Industrialized nations continue to spend $300 billion a year on farming subsidies, which amounts to more than the gross national product of sub-Saharan Africa. These subsidies are particularly damaging because they target the only sector in which developing countries are potentially competitive. Northern subsidies generate large surpluses that are dumped on world markets at prices far lower than production costs. These subsidies give rich-nation farmers the upper hand in all markets. Not only do they force poor Southern farmers out of the international market, but also they make it impossible for these farmers to compete in their own markets. Most developing countries reckon that they would be much better off if their developed counter parts, in particular the EU, US and Japan, removed farm subsidies. Some such as South Africa go so far as to say that they would give up foreign aid if the farm subsidies were eliminated.

In addition to subsidies, the issue of tariffs is on the table. A recent Oxfam report indicates that tariffs in the industrialized world unfairly target the poor. As a rule, poorer states end up paying higher rates of tax in order to export goods. For example, the US tariff rate for imports from Britain, France, Japan and Germany are between zero and 1 percent while products from Bangladesh, Cambodia and Nepal are taxed 14 to 15 percent. Inevitably, textiles and farm products are taxed the most. Japan levies a tax of 490% on rice, causing farmers in Vietnam to suffer.

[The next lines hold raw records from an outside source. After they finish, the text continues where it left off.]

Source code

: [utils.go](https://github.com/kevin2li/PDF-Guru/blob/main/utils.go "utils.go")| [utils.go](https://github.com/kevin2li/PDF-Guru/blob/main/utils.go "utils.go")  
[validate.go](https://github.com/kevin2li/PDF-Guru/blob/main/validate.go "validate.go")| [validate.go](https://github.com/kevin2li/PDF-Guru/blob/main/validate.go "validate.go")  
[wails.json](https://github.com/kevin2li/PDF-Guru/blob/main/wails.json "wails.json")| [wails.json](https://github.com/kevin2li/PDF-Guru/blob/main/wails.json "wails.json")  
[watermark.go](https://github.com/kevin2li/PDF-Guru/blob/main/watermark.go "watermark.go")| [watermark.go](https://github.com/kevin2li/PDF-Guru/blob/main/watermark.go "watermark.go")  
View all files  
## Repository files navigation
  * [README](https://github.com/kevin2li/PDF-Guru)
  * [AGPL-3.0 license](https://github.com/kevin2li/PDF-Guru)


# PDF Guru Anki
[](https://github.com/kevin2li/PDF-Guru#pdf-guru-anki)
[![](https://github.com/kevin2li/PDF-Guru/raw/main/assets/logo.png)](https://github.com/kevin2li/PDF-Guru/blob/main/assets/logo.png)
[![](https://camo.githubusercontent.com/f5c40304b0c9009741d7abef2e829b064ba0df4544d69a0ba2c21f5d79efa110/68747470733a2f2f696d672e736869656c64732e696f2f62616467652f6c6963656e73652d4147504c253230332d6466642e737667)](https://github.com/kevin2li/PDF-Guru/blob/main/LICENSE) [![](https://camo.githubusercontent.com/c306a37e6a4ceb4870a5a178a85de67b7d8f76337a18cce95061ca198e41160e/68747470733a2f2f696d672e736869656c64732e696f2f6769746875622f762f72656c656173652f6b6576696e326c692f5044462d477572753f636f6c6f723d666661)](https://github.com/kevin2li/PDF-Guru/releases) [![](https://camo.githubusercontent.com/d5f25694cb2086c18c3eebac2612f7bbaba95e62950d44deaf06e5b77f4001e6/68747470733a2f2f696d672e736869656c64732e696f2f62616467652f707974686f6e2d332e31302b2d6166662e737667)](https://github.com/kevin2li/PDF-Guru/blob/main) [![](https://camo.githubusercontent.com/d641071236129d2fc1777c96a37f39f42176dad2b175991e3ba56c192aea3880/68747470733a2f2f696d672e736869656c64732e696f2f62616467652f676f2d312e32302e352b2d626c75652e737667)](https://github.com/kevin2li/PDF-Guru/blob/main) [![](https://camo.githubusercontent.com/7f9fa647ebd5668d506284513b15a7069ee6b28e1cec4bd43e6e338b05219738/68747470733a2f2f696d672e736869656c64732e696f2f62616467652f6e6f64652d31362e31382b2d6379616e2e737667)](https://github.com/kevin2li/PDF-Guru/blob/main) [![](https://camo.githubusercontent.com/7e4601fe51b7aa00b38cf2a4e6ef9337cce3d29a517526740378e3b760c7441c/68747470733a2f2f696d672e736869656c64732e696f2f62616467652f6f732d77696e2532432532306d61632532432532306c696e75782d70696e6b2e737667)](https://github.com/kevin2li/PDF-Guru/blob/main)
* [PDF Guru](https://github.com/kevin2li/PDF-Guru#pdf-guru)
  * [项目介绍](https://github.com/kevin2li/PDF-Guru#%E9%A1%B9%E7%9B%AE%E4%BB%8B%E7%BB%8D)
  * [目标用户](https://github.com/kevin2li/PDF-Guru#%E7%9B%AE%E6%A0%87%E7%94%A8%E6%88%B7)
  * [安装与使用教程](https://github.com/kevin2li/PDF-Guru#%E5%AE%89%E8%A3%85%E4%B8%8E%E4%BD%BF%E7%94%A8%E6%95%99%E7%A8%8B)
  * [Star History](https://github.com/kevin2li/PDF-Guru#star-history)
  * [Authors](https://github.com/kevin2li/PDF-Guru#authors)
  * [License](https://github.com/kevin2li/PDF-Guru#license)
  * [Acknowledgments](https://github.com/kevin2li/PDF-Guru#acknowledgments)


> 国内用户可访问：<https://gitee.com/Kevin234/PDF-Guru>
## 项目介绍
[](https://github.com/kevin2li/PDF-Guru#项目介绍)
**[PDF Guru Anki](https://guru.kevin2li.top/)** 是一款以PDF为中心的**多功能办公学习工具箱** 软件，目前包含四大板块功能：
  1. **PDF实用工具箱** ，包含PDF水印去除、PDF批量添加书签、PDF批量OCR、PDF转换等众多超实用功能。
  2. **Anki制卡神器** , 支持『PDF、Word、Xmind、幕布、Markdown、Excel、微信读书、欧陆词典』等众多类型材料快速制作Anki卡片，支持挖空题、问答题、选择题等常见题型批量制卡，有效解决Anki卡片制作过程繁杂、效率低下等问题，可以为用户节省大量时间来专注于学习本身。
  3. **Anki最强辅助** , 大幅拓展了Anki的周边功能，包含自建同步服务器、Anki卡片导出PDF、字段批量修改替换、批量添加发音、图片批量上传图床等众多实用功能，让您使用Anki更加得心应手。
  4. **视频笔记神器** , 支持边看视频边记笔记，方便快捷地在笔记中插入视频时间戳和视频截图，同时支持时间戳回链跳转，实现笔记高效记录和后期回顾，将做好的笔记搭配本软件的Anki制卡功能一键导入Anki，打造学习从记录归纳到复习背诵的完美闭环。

Protectionism and subsidies in industrialized nations costs developing nations $24 billion per year in lost agricultural and agro-industrial income according to the US based International Food Policy Research Institute. Indian based Research Foundation for Science, Technology and Ecology says that Indian farmers have lost $25 billion over the past decade after opening up their markets to subsidized foreign products. Even more alarming is their claim that 20,000 farmers have died during this period, most as a result of hunger or suicide.

As the United Nations has repeatedly stressed, it is clear that the phasing out of agricultural subsidies in the developed world is the most important factor in alleviating poverty in Asia and Africa. 80 percent of the poor live in rural areas, and as Hafiz Pasha (UNDP regional director for Asia-Pacific) points out, the fate of the poor "hinges on what happens to agriculture, particularly in terms of prices and levels of export" (News24, South Africa, 3 September).

The EU, Japan and the US are considered to be the main culprits of these trade-distorting measures. While these rich countries pressure developing ones to remove all forms of discrimination favoring domestic over foreign investors when it comes to foreign direct investment, they refuse to budge when it comes to their unfair agricultural practices. With Japanese, US and EU ministers labeling developing country demands for the removal of subsidies impossible to meet, Cancun will likely fail to hold industrialized countries to the promises they made in Doha. Instead of placing development at the heart of the negotiations, the discussions are likely to do the opposite by protecting the rich.

Some such as George Monbiot of the Guardian say that countries such as the EU and the US are out to destroy the WTO. With US Trade Representative Robert Zoellick stating that the US was prepared to pursue its own free-trade agenda if the WTO proved unable to do its job, this prediction may come true (EU Business, 6 September). Japan and the EU are also refusing to compromise. In these circumstances, it is hard not to recognize that Cancun has been set up to fail.